Дня через два наш больной стал подниматься с кровати.
И солдат, который ездил в аптеку, подошел ко мне и сказал, что надо что-то делать, ведь наш больной земляк служить больше не будет, он что-нибудь нехорошее всё равно сделает и рассказал мне о письме его отца. Старшине роты я тут же велел присматривать за нашим больным, а сам до конца дня размышлял что делать. Перед отбоем я позвал в канцелярию всех земляков нашего больного и задал им вопрос, что нам дальше делать. Первое, что пришло мне в голову предложил перевести его служить в другую роту. Но мудрые земляки в один голос заявили, что это ничего не даст. Один из них, немного помявшись, предложил мне написать его отцу письмо и как ни будь сказать, что редколлегия стенгазеты переусердствовала и нарисовали и написали о их сыне не совсем правду. А на танцы он ушел потому, что в тот вечер не привезли раствор для кладки и все не работали и пошли кто куда. В общем, заключил предлагавший, надо придумать и написать что-то в этом духе, может тогда отец отменит своё решение и простит сына. Я попросил ребят сказать их несчастному земляку, что мы придумали, как помирить его с отцом, чтобы он немного подождал сообщения из дома.

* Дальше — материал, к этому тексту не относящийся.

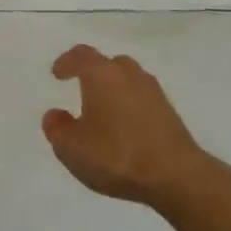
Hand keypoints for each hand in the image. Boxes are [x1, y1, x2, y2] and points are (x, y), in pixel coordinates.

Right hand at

Когда солдаты ушли я и принялся сочинять длинное письмо отцу солдата. Письмо наутро отнёс на почту Каштака. А недели через полторы на вечерней поверке я увидел сияющим моего крестника. Глянув в сторону его земляков увидел, как один из ребят, улыбаясь, показывает мне поднятый вверх большой палец.
А время меж тем летело. Наши доблестные каменщики к двадцатому августа заканчивали кладку пятого этажа, началась подготовка к отделочным работам на нашем доме, а рядом бульдозеры уже начали копать котлован для подвалов следующего такого же дома, только без магазина.
На нашего ротного пришел приказ о переводе в другое Управление войск, а роте представили нового ротного. Прораб Фёдор Фёдорович написал нам с Илюшей отличные заключения о производственной практике и мы стали собираться к отъезду в наше родное училище.